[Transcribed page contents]
------------------------------------

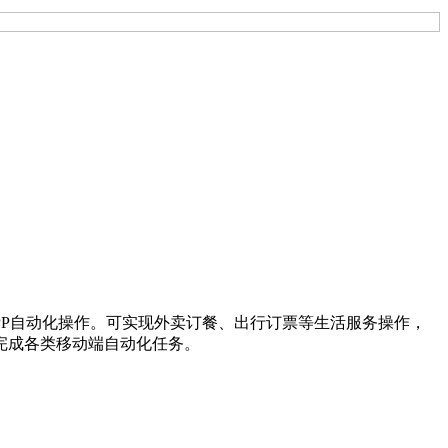
跨APP自动化操作。可实现外卖订餐、出行订票等生活服务操作，
完成各类移动端自动化任务。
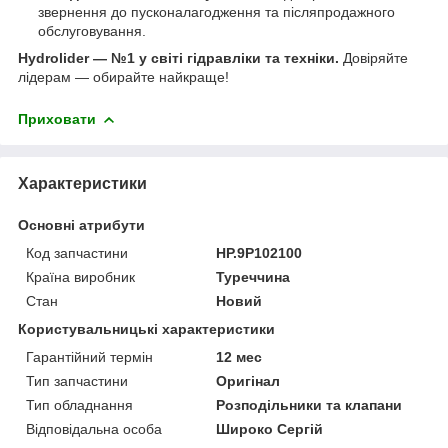
звернення до пусконалагодження та післяпродажного
обслуговування.
Hydrolider — №1 у світі гідравліки та техніки.
Довіряйте
лідерам — обирайте найкраще!
Приховати
Характеристики
Основні атрибути
Код запчастини
HP.9P102100
Країна виробник
Туреччина
Стан
Новий
Користувальницькі характеристики
Гарантійний термін
12 мес
Тип запчастини
Оригінал
Тип обладнання
Розподільники та клапани
Відповідальна особа
Широко Сергій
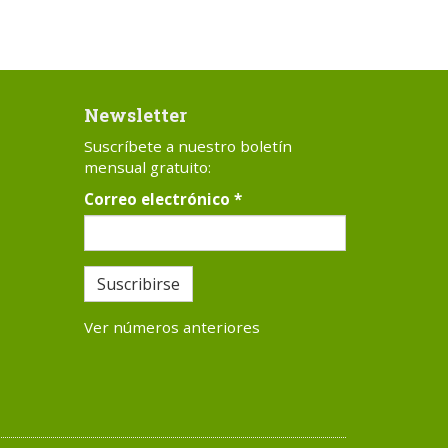
Newsletter
Suscríbete a nuestro boletín
mensual gratuito:
Correo electrónico
*
Suscribirse
Ver números anteriores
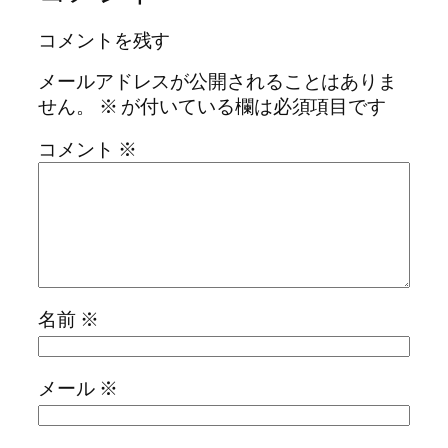
コメントを残す
メールアドレスが公開されることはありま
せん。
※
が付いている欄は必須項目です
コメント
※
名前
※
メール
※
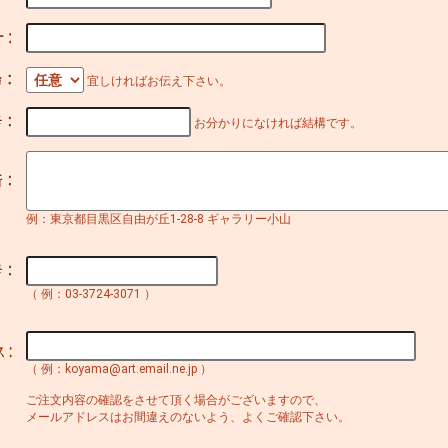
宜しければお伝え下さい。
お分かりになければ結構です。
例：東京都目黒区自由が丘1-28-8 ギャラリー小山
（ 例：03-3724-3071 ）
（ 例：koyama@art.email.ne.jp ）
ご注文内容の確認をさせて頂く場合がございますので、
メールアドレスはお間違えのないよう、よくご確認下さい。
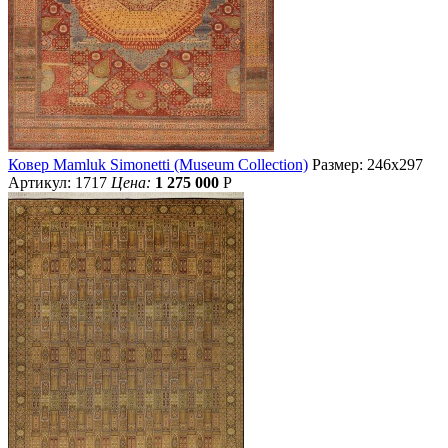
Ковер Mamluk Simonetti (Museum Collection)
Размер: 246х297
Артикул: 1717
Цена:
1 275 000
Р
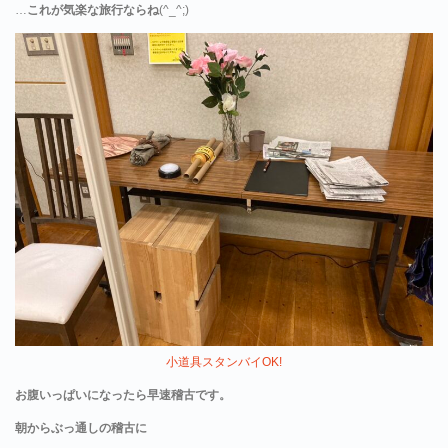
…
これが気楽な旅行ならね
(^_^;)
小道具スタンバイOK!
お腹いっぱいになったら早速稽古です。
朝からぶっ通しの稽古に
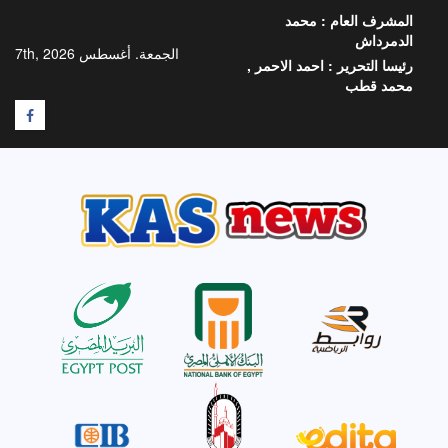
خطي
المشرف العام :
محمد
لى
الدمرداش
لمحتوى
الجمعة. أغسطس 7th, 2026
رئيسا التحرير :
احمد الاحمر ,
محمد قطب
F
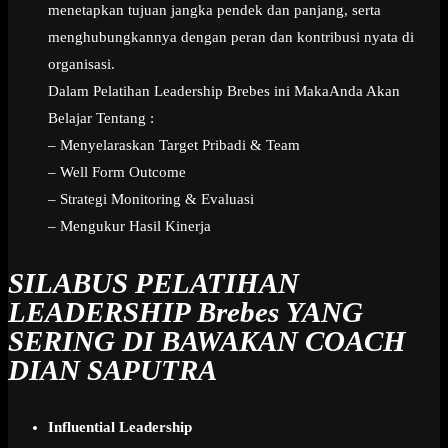
menetapkan tujuan jangka pendek dan panjang, serta
menghubungkannya dengan peran dan kontribusi nyata di
organisasi.
Dalam Pelatihan Leadership Brebes ini MakaAnda Akan
Belajar Tentang :
– Menyelaraskan Target Pribadi & Team
– Well Form Outcome
– Strategi Monitoring & Evaluasi
– Mengukur Hasil Kinerja
SILABUS PELATIHAN
LEADERSHIP Brebes
YANG
SERING DI BAWAKAN COACH
DIAN SAPUTRA
Influential Leadership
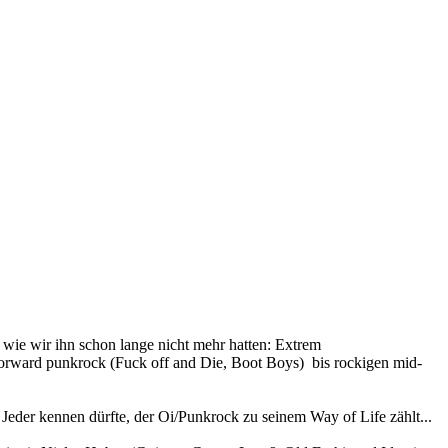
 wie wir ihn schon lange nicht mehr hatten: Extrem
forward punkrock (Fuck off and Die, Boot Boys) bis rockigen mid-
der kennen dürfte, der Oi/Punkrock zu seinem Way of Life zählt...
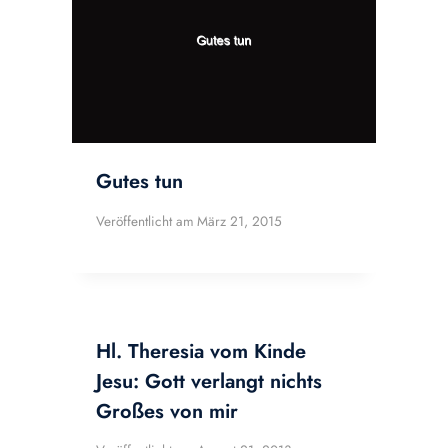
Gutes tun
Veröffentlicht am
März 21, 2015
Hl. Theresia vom Kinde
Jesu: Gott verlangt nichts
Großes von mir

------------------------------------

Job item -
The whole of the data above needs retyping exactly, with pictures omitted.

Answer area -
跨APP自动化操作。可实现外卖订餐、出行订票等生活服务操作，
完成各类移动端自动化任务。
звернення до пусконалагодження та післяпродажного
обслуговування.
Hydrolider — №1 у світі гідравліки та техніки.
Довіряйте
лідерам — обирайте найкраще!
Приховати
Характеристики
Основні атрибути
Код запчастини
HP.9P102100
Країна виробник
Туреччина
Стан
Новий
Користувальницькі характеристики
Гарантійний термін
12 мес
Тип запчастини
Оригінал
Тип обладнання
Розподільники та клапани
Відповідальна особа
Широко Сергій
Newsletter
Suscríbete a nuestro boletín
mensual gratuito:
Correo electrónico
*
Suscribirse
Ver números anteriores
コメントを残す
メールアドレスが公開されることはありま
せん。
※
が付いている欄は必須項目です
コメント
※
名前
※
メール
※
宜しければお伝え下さい。
お分かりになければ結構です。
例：東京都目黒区自由が丘1-28-8 ギャラリー小山
（ 例：03-3724-3071 ）
（ 例：koyama@art.email.ne.jp ）
ご注文内容の確認をさせて頂く場合がございますので、
メールアドレスはお間違えのないよう、よくご確認下さい。
Ковер Mamluk Simonetti (Museum Collection)
Размер: 246х297
Артикул: 1717
Цена:
1 275 000
Р
…
これが気楽な旅行ならね
(^_^;)
小道具スタンバイOK!
お腹いっぱいになったら早速稽古です。
朝からぶっ通しの稽古に
خطي
المشرف العام :
محمد
لى
الدمرداش
لمحتوى
الجمعة. أغسطس 7th, 2026
رئيسا التحرير :
احمد الاحمر ,
محمد قطب
F
menetapkan tujuan jangka pendek dan panjang, serta
menghubungkannya dengan peran dan kontribusi nyata di
organisasi.
Dalam Pelatihan Leadership Brebes ini MakaAnda Akan
Belajar Tentang :
– Menyelaraskan Target Pribadi & Team
– Well Form Outcome
– Strategi Monitoring & Evaluasi
– Mengukur Hasil Kinerja
SILABUS PELATIHAN
LEADERSHIP Brebes
YANG
SERING DI BAWAKAN COACH
DIAN SAPUTRA
Influential Leadership
 wie wir ihn schon lange nicht mehr hatten: Extrem
forward punkrock (Fuck off and Die, Boot Boys) bis rockigen mid-
der kennen dürfte, der Oi/Punkrock zu seinem Way of Life zählt...
Gutes tun
Veröffentlicht am
März 21, 2015
Hl. Theresia vom Kinde
Jesu: Gott verlangt nichts
Großes von mir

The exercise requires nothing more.